Au passage, elle étrille quelques candidats. « Messieurs Glucksmann et Bellamy ne sont que des souverainistes des plateaux télé, ils sont incapables de peser dans leurs groupes politiques, lance-t-elle en ciblant les têtes de liste du Parti socialiste et des Républicains. Nous sommes les alliés de ceux qui se battent contre Viktor Orbán. Jordan Bardella est l’ami de l’AfD, il est l’ami de Moscou, il est l’ami de ceux qui veulent nous détruire. »

« Passions tristes »

Mais il n’est pas certain que ces quelques coups de griffes suffisent. C’est donc Gabriel Attal qui tente de réactiver le projet originel du macronisme : la défense de l’Union européenne « contre les grincheux et les professionnels du déclin », un projet de « progrès, d’humanisme et de puissance ». « Nous, on parle d’Europe, mais nous on l’aime l’Europe, on assume de l’aimer et de la défendre, affirme le Premier ministre. Nous ne sommes pas plus forts en étant plus seuls. »

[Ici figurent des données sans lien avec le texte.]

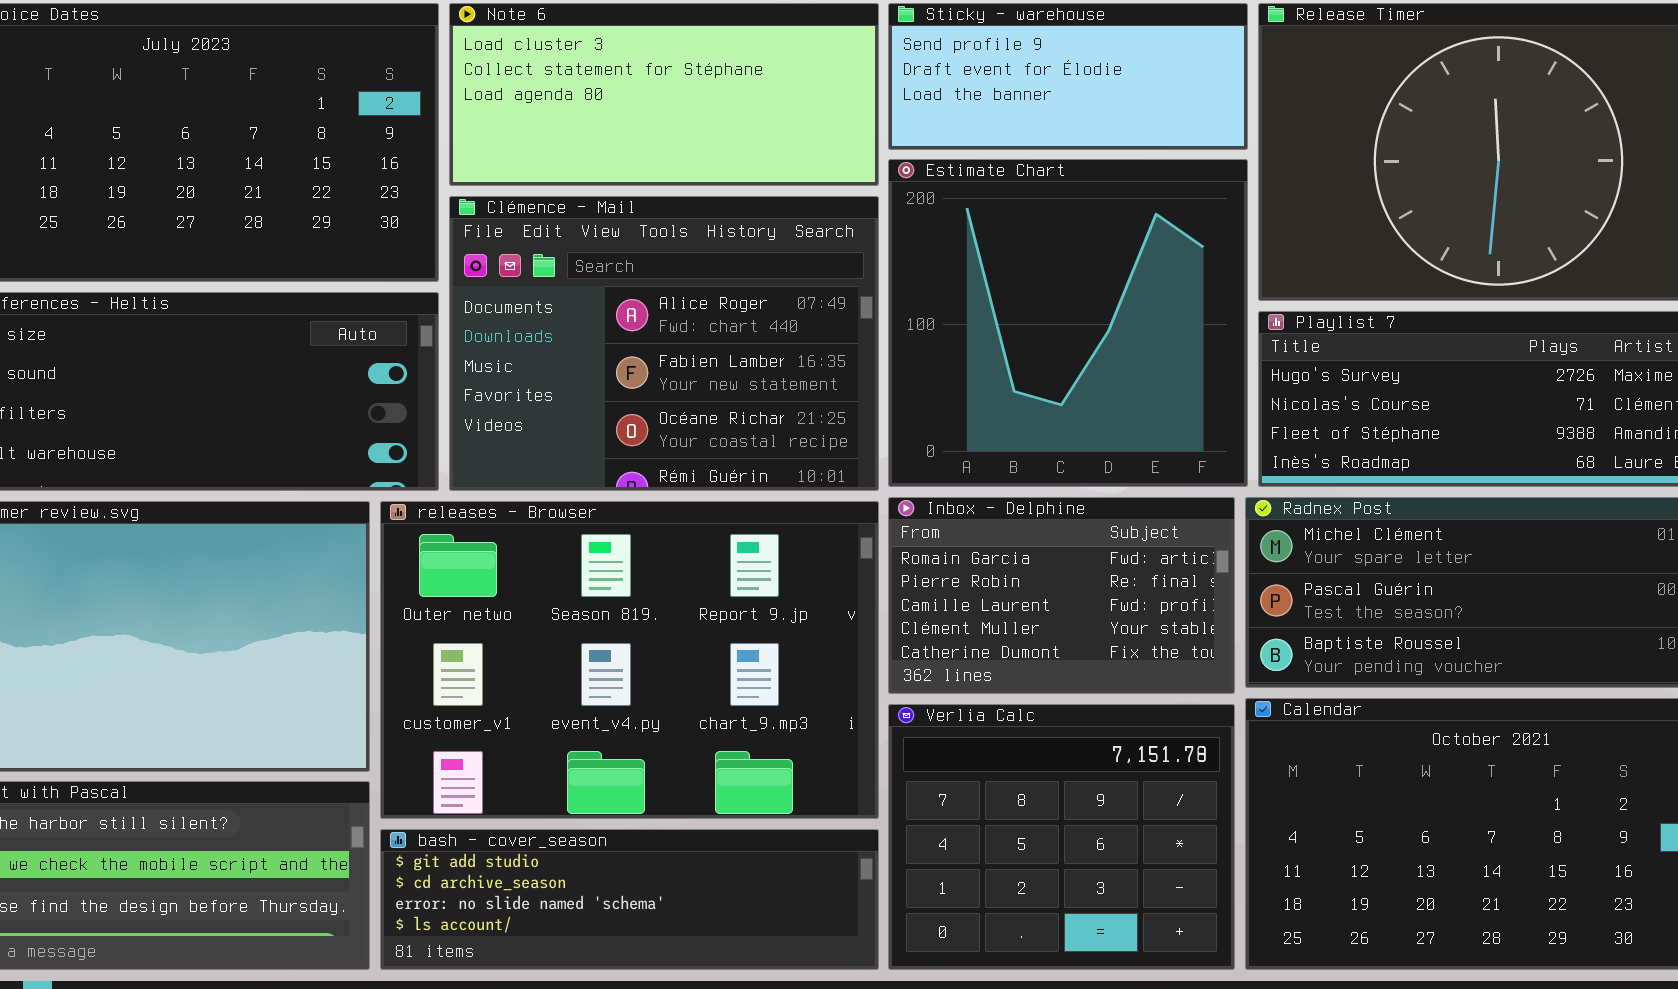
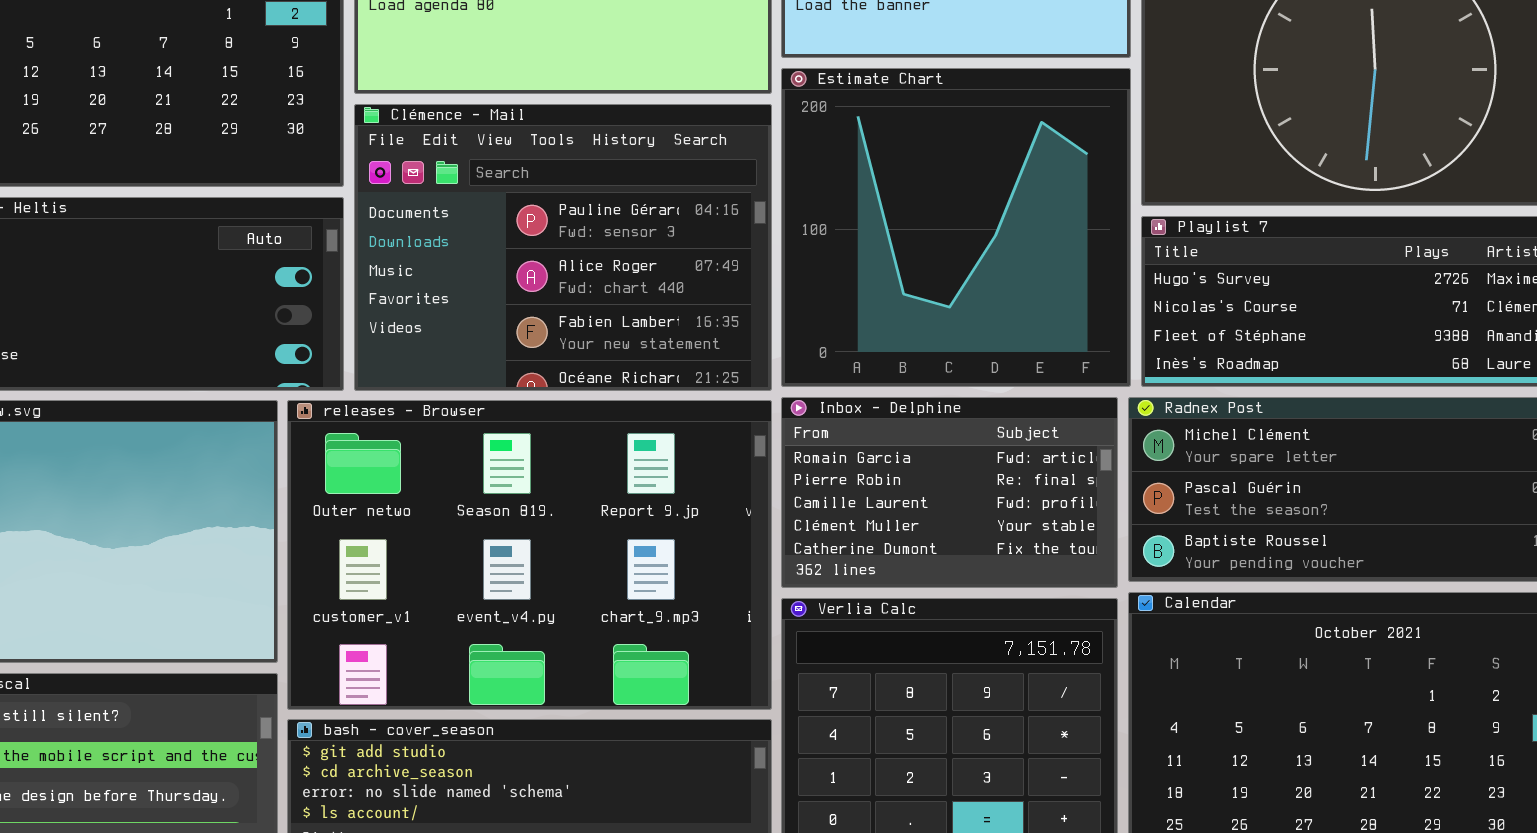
Clémence - Mail: [449,196,879,491] -> [354,104,772,391], scrolled up 1 row

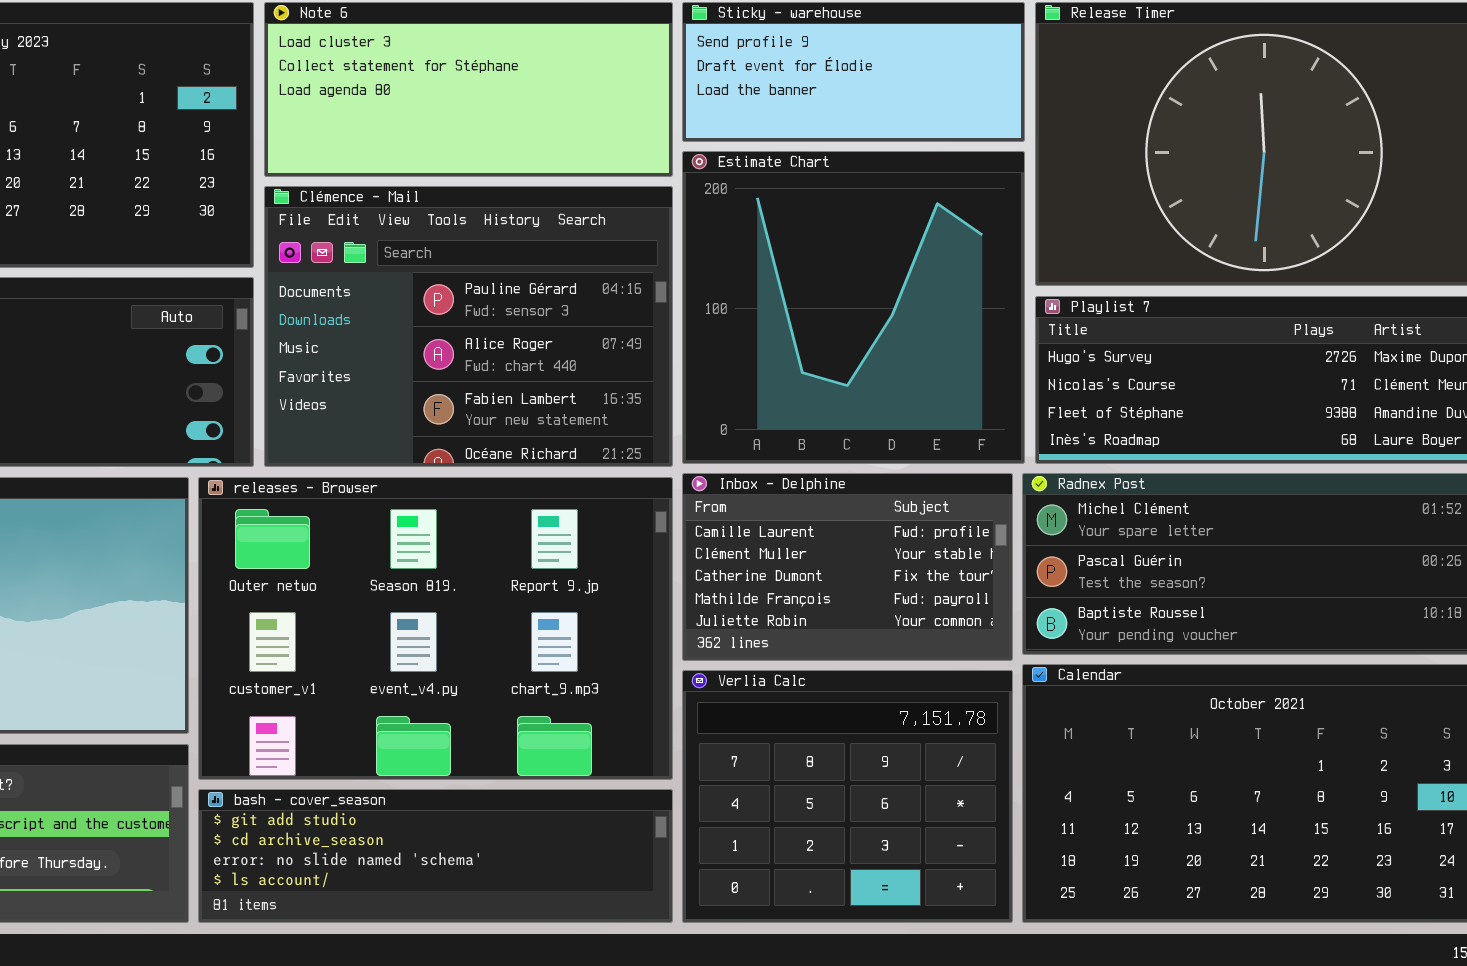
Inbox - Delphine: [781,397,1118,588] -> [682,473,1013,661], scrolled down 2 rows

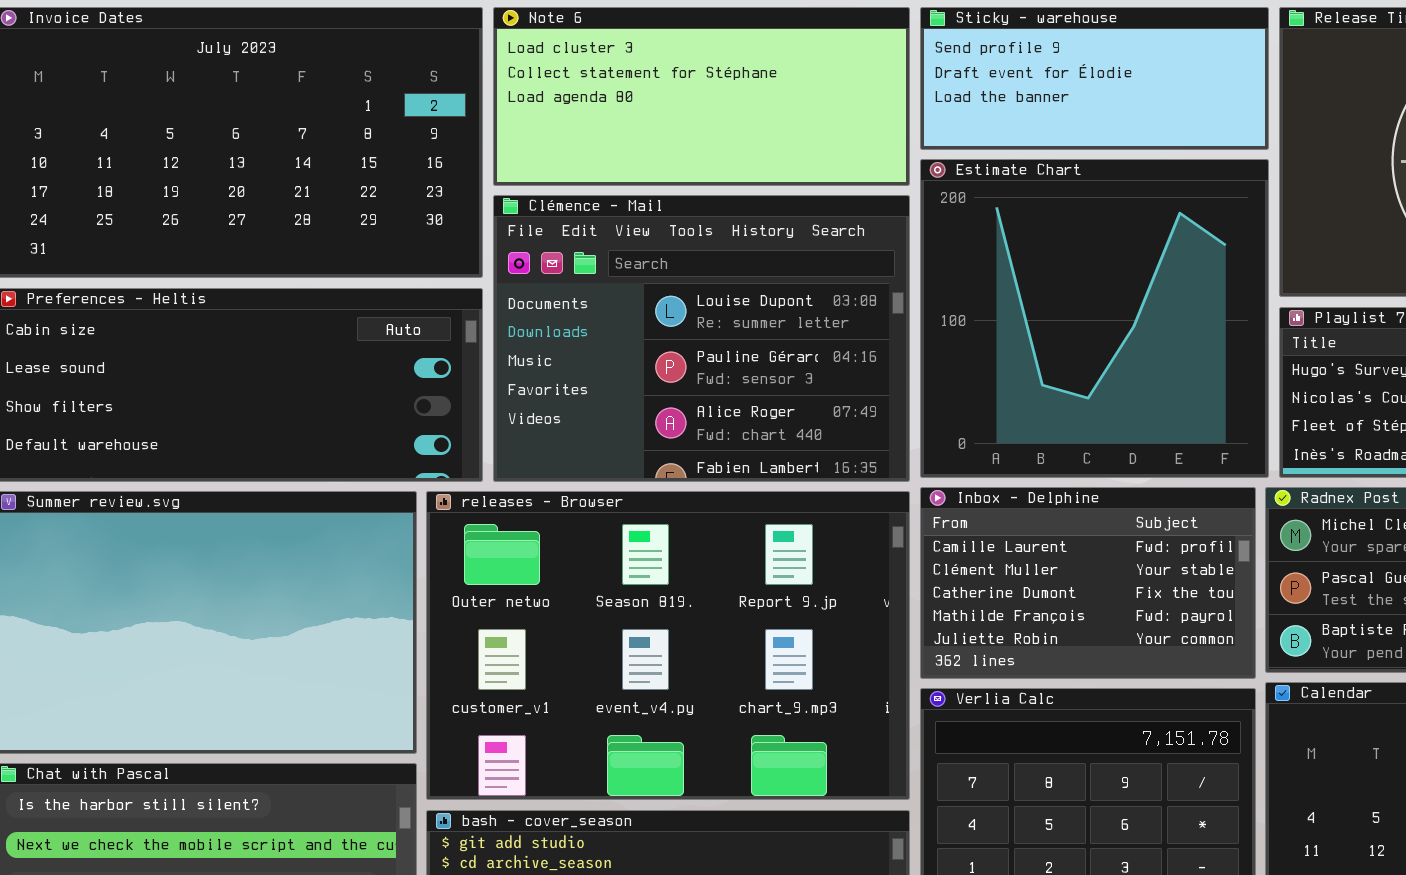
Clémence - Mail: [264,186,673,467] -> [493,195,910,482], scrolled up 1 row

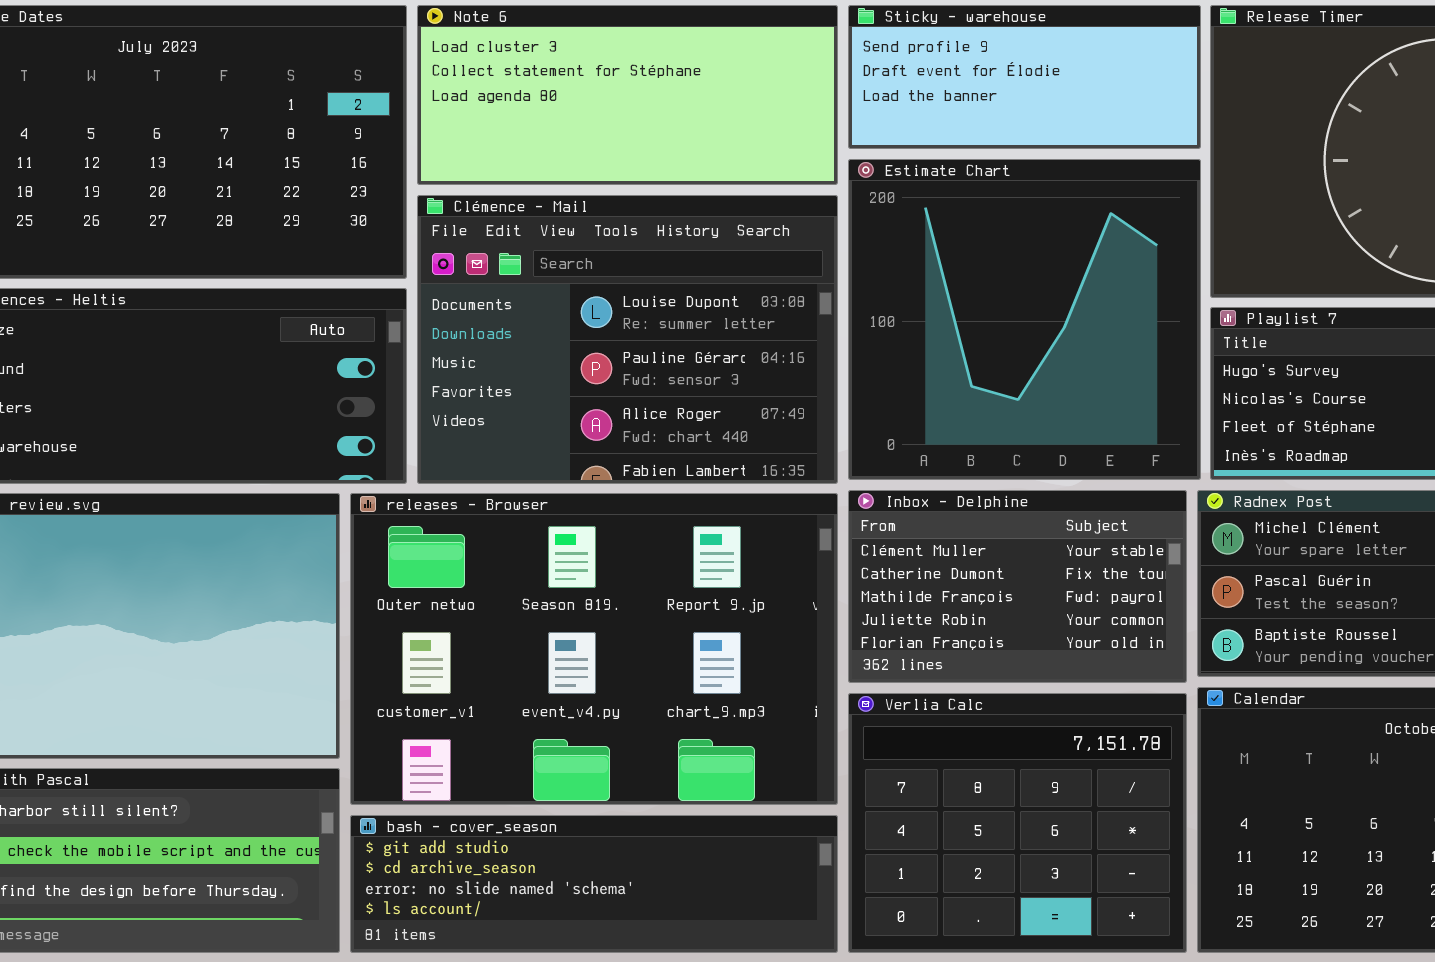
Inbox - Delphine: [920,487,1256,679] -> [848,490,1187,683], scrolled down 1 row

Cette élection, ce n’est pas un tremplin pour ambition présidentielle contrariée.

G. Attal

Il parle défense, énergie, économie. Et tente de contredire les candidats qui ont tendance à nationaliser ce scrutin. « Cette élection, ce n’est pas un tremplin pour ambition présidentielle contrariée. » La ficelle est grosse : le chef du gouvernement relativise l’importance du futur résultat du 9 juin, en décorrélant le scrutin européen de l’impact qu’il pourrait avoir sur la scène nationale pour la prochaine présidentielle en 2027.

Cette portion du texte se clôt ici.